Aufgaben:
• 1. Welcher Anteil der Schweizer Autozulieferer liefert laut dem Text über Elektromobilität Produkte für Motoren, Getriebe oder den Antriebsstrang?
• 2. Fasse den Absatz, der mit „Zum Beispiel beim Familienunternehmen Panolin“ beginnt, aus dem Text über Elektromobilität als kurze Stichpunktliste zusammen.
• 3. Schreibe den Text über Elektromobilität und Schweizer Autozulieferer im Anschluss an seinen letzten Satz weiter.

Auch wenn Elektroautos auf Schweizer Strassen noch eine Ausnahme sind: Ihr Aufstieg ist für Experten nur noch eine Frage der Zeit. Für viele Schweizer Autozulieferer könnte die Elektromobilität zu einer grossen Herausforderung werden. Über 40 Prozent von ihnen liefern Produkte für Motoren, Getriebe oder den Antriebsstrang. Dieses Geschäft ist unmittelbar betroffen, wenn Verbrennungsmotoren weniger gefragt sind.
Anja Schulze, Professorin für Technologie-Management an der Universität Zürich, hat die Schweizer Automobilindustrie in einer Studie genau unter die Lupe genommen. Ihr Fazit: Ein guter Teil der Zulieferbetriebe nehme die Entwicklung wahr und beginne sich Gedanken zu machen, wie sie in den neuen Geschäftsfeldern mitmischen könnten.
Neue Entwicklungen sind gefragt
Zum Beispiel beim Familienunternehmen Panolin aus dem Zürcher Oberland: Rund 20 Prozent des Schweizer Geschäfts entfällt auf Öle für Benzin- und Dieselmotoren. Weil dieses Geschäft künftig schrumpfen dürfte, entwickelt das Unternehmen seit rund anderthalb Jahren ein Öl, das die Kühlung im Elektroantrieb gewährleisten soll. Noch befindet sich das neue Produkt erst in einem Feldversuch. In einigen Jahren soll es den Umsatzausfall durch Motoröl ausgleichen, so die Hoffnung.

Angezeigte Informationen:
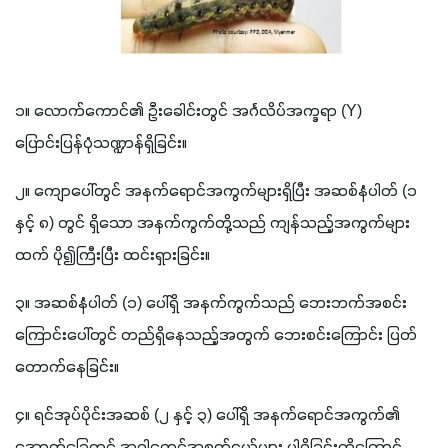
၁။ လောက်ကောင်၏ ဦးခေါင်းတွင် အင်္ဂလိပ်အက္ခရာ (Y) 
ပြောင်းပြန်ပုံသဏ္ဍာန်ရှိခြင်း။
၂။ ကျောပေါ်တွင် အနက်ရောင်အကွက်များရှိပြီး အဆစ်နံပါတ် (၁ 
နှင့် ၈) တွင် ရှိသော အနက်ကွက်တို့သည် ကျန်သည့်အကွက်များ
ထက် ပို၍ကြီးပြီး ထင်းရှားခြင်း။
၃။ အဆစ်နံပါတ် (၁) ပေါ်ရှိ အနက်ကွက်သည် ဘေးဘက်အစင်း
ကြောင်းပေါ်တွင် တည်ရှိနေသည့်အတွက် ဘေးစင်းကြောင်း ပြတ်
တောက်နေခြင်း။
၄။ ရင်အုပ်ပိုင်းအဆစ် (၂ နှင့် ၃) ပေါ်ရှိ အနက်ရောင်အကွက်၏ 
အောက်ခြေတွင် အဝါရောင်အစက်ငယ်များ ပါရှိခြင်းတို့ကြောင့် 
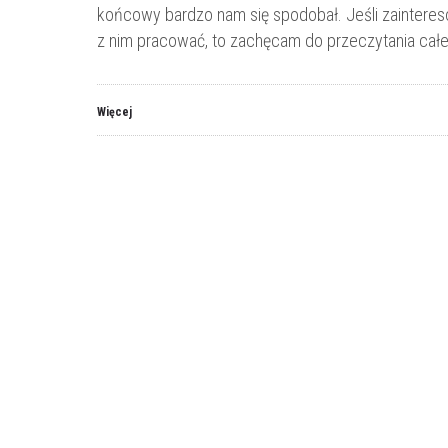
końcowy bardzo nam się spodobał. Jeśli zaintereso
z nim pracować, to zachęcam do przeczytania cał
Więcej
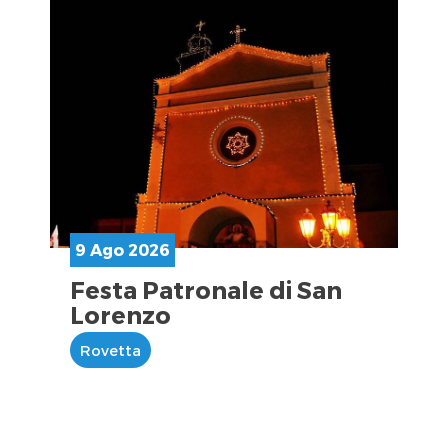
9 Ago 2026
Festa Patronale di San
Lorenzo
Rovetta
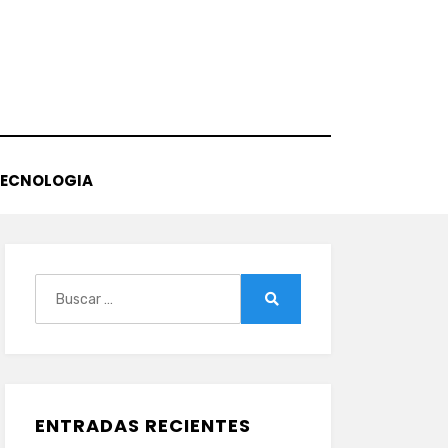
TECNOLOGIA
Buscar:
Buscar
ENTRADAS RECIENTES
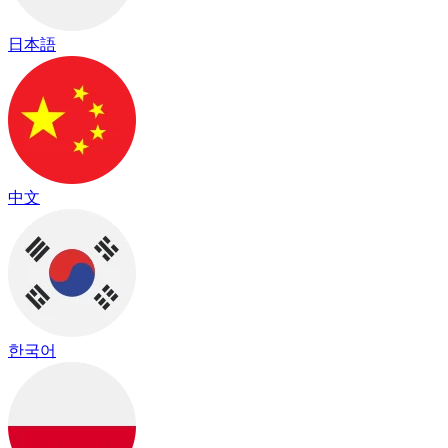
日本語
中文
한국어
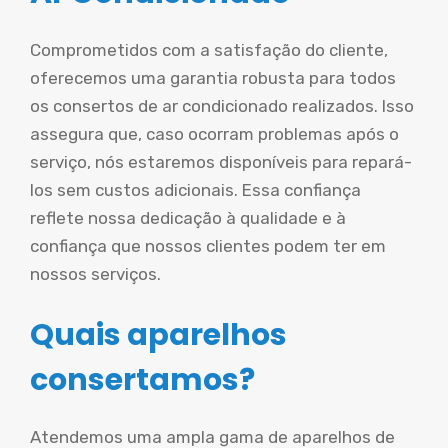
Comprometidos com a satisfação do cliente,
oferecemos uma garantia robusta para todos
os consertos de ar condicionado realizados. Isso
assegura que, caso ocorram problemas após o
serviço, nós estaremos disponíveis para repará-
los sem custos adicionais. Essa confiança
reflete nossa dedicação à qualidade e à
confiança que nossos clientes podem ter em
nossos serviços.
Quais aparelhos
consertamos?
Atendemos uma ampla gama de aparelhos de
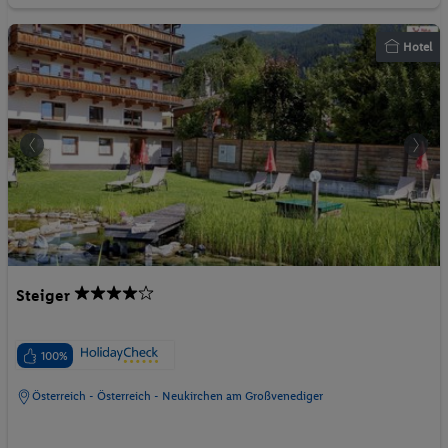
Hotel
Steiger
100%
Österreich - Österreich - Neukirchen am Großvenediger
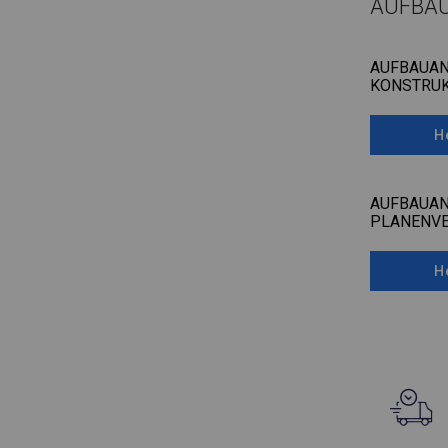
AUFBA
AUFBAUAN
KONSTRUK
H
AUFBAUAN
PLANENV
H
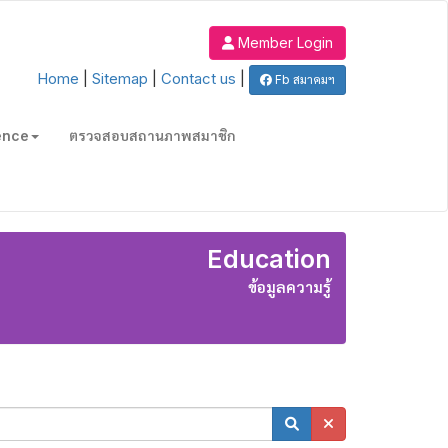
Member Login
Home
|
Sitemap
|
Contact us
|
Fb สมาคมฯ
ence
ตรวจสอบสถานภาพสมาชิก
Education
ข้อมูลความรู้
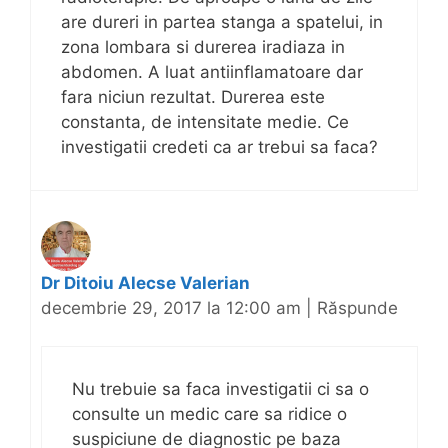
are dureri in partea stanga a spatelui, in
zona lombara si durerea iradiaza in
abdomen. A luat antiinflamatoare dar
fara niciun rezultat. Durerea este
constanta, de intensitate medie. Ce
investigatii credeti ca ar trebui sa faca?
Dr Ditoiu Alecse Valerian
decembrie 29, 2017 la 12:00 am
|
Răspunde
Nu trebuie sa faca investigatii ci sa o
consulte un medic care sa ridice o
suspiciune de diagnostic pe baza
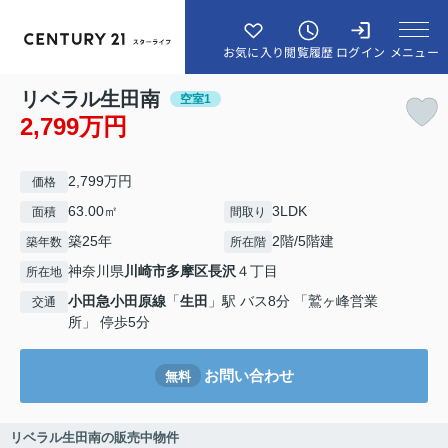
メニュー
お気に入り
閲覧履歴
ログイン
リベラル生田南
空室1
2,799万円
2,799万円
価格
63.00㎡
3LDK
面積
間取り
築25年
2階/5階建
築年数
所在階
神奈川県
川崎市多摩区
長沢
４丁目
所在地
小田急小田原線
「
生田
」駅 バス8分 「鷲ヶ峰営業
交通
所」 停歩5分
お問い合わせ
無料
リベラル生田南の販売中物件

Antworten:
• 1. Über 40 Prozent.

• 2.
- Panolin ist ein Familienunternehmen aus dem Zürcher Oberland.
- Rund 20 Prozent des Schweizer Geschäfts entfallen auf Öle für Benzin- und Dieselmotoren.
- Dieses Geschäft dürfte künftig schrumpfen.
- Seit rund anderthalb Jahren entwickelt Panolin ein Öl, das die Kühlung im Elektroantrieb gewährleisten soll.
- Das neue Produkt befindet sich noch in einem Feldversuch.
- In einigen Jahren soll es den Umsatzausfall durch Motoröl ausgleichen.

• 3.
Auch das Textilunternehmen Sefar aus Thal im Kanton St. Gallen setzt auf neue Entwicklungen. Bisher produziert die Firma unter anderem Gewebe-Filter, die zum Beispiel in Benzin- und Dieselmotoren zum Einsatz kommen. Ein Sechstel ihres Gesamtumsatzes generiert das Unternehmen jährlich in diesem Bereich – die Hälfte davon könnte in den nächsten zehn Jahren wegfallen, so die Prognose. Die Verluste im herkömmlichen Geschäft kompensieren soll ein neu entwickeltes Heizgewebe, das den Innenraum von Elektroautos wärmt. Es soll in den nächsten Jahren marktreif werden.
Erst in letzter Zeit spürt Sefar ein zunehmendes Interesse an Technologien für Elektroautos. «Diskussionen um alternative Antriebstechnologien gibt es schon lange. Wir hatten allerdings nicht das Gefühl, dass Automobilbauer viel entwickelt und Lösungen von den Lieferanten gefordert haben», sagt Rico Thüler. Er ist Mitglied der Geschäftsleitung bei Sefar. Erst nach den Abgasdiskussionen und -skandalen der letzten Jahre sei ein Ruck durch die Industrie gegangen.
Schweizer Automobilindustrie hat gute Chancen
Im Vergleich zu Unternehmen wie Panolin und Sefar müssen Autozulieferer, die nicht direkt im Motor-Bereich tätig sind, weniger um ihr Geschäft bangen. Aber auch sie müssen ihre Produkte mitunter an neue Gegebenheiten im Elektroauto anpassen.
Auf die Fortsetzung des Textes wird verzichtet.